Segment Start: Records for this task

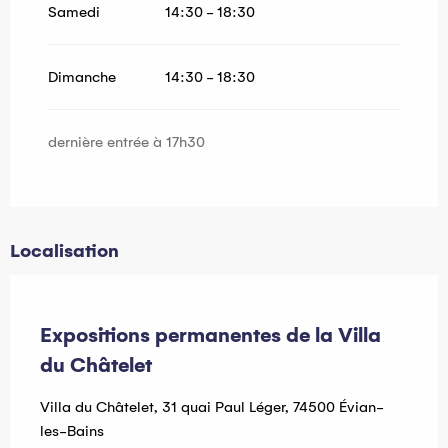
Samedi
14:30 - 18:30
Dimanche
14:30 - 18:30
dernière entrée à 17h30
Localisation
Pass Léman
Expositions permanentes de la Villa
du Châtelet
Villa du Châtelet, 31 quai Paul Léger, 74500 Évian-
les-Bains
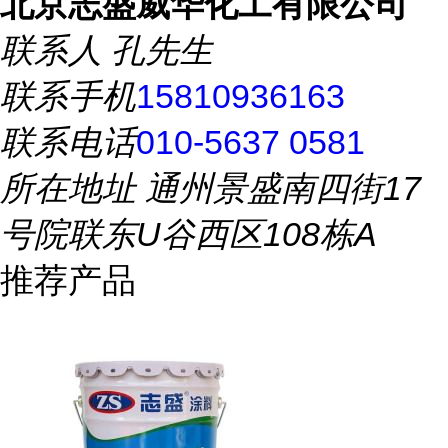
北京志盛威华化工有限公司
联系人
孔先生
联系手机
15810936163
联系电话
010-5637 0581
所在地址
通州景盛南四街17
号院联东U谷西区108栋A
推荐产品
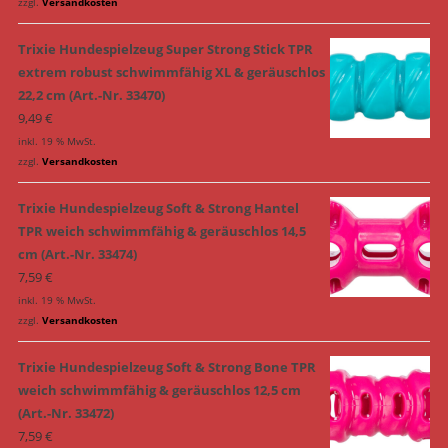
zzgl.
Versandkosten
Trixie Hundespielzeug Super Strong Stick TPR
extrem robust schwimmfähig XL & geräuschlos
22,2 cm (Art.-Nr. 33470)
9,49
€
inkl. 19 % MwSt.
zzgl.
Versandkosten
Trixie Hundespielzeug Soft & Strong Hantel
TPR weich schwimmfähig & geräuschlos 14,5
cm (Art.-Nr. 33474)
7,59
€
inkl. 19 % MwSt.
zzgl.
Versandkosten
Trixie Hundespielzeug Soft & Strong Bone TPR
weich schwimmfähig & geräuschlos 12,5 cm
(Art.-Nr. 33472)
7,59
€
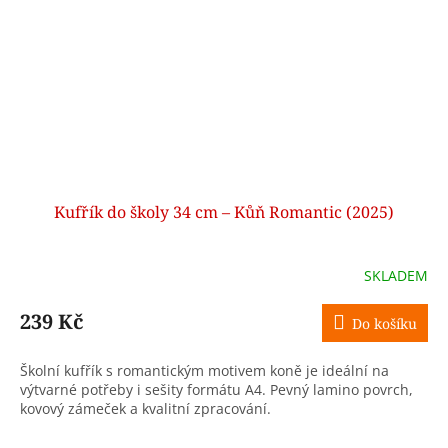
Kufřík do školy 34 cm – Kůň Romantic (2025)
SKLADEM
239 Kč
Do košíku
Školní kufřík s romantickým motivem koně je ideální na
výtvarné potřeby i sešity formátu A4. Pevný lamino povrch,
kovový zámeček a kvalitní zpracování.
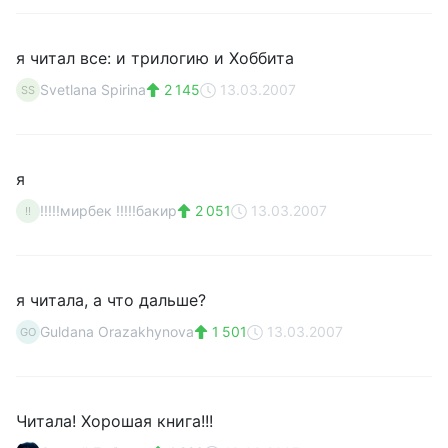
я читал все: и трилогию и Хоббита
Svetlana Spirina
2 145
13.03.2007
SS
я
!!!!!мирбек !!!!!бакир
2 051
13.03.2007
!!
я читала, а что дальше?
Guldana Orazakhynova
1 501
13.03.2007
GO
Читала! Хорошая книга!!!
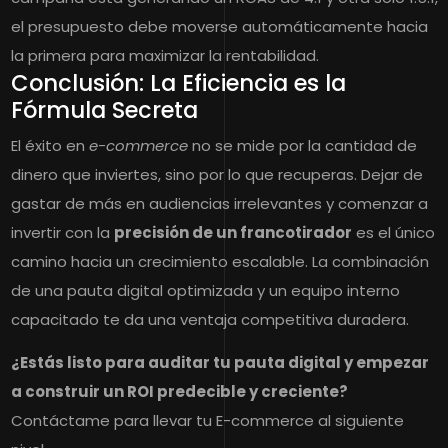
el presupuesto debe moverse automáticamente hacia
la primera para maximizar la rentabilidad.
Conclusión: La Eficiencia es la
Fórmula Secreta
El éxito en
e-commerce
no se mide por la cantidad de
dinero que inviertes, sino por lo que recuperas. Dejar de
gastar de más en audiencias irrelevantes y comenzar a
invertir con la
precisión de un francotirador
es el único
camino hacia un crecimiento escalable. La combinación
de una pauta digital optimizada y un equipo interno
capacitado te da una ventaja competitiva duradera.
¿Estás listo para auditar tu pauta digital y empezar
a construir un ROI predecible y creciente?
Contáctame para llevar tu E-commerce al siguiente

Segment End: Records for this task

- _Problem statement_
Please write out exactly, and only, the lines from the beginning of the entries through the line containing "la primera para maximizar la rentabilidad.", including both and skipping all pictures.

- _Completed task_
Samedi
14:30 - 18:30
Dimanche
14:30 - 18:30
dernière entrée à 17h30
Localisation
Pass Léman
Expositions permanentes de la Villa
du Châtelet
Villa du Châtelet, 31 quai Paul Léger, 74500 Évian-
les-Bains
北京志盛威华化工有限公司
联系人
孔先生
联系手机
15810936163
联系电话
010-5637 0581
所在地址
通州景盛南四街17
号院联东U谷西区108栋A
推荐产品
zzgl.
Versandkosten
Trixie Hundespielzeug Super Strong Stick TPR
extrem robust schwimmfähig XL & geräuschlos
22,2 cm (Art.-Nr. 33470)
9,49
€
inkl. 19 % MwSt.
zzgl.
Versandkosten
Trixie Hundespielzeug Soft & Strong Hantel
TPR weich schwimmfähig & geräuschlos 14,5
cm (Art.-Nr. 33474)
7,59
€
inkl. 19 % MwSt.
zzgl.
Versandkosten
Trixie Hundespielzeug Soft & Strong Bone TPR
weich schwimmfähig & geräuschlos 12,5 cm
(Art.-Nr. 33472)
7,59
€
Kufřík do školy 34 cm – Kůň Romantic (2025)
SKLADEM
239 Kč
Do košíku
Školní kufřík s romantickým motivem koně je ideální na
výtvarné potřeby i sešity formátu A4. Pevný lamino povrch,
kovový zámeček a kvalitní zpracování.
я читал все: и трилогию и Хоббита
Svetlana Spirina
2 145
13.03.2007
SS
я
!!!!!мирбек !!!!!бакир
2 051
13.03.2007
!!
я читала, а что дальше?
Guldana Orazakhynova
1 501
13.03.2007
GO
Читала! Хорошая книга!!!
el presupuesto debe moverse automáticamente hacia
la primera para maximizar la rentabilidad.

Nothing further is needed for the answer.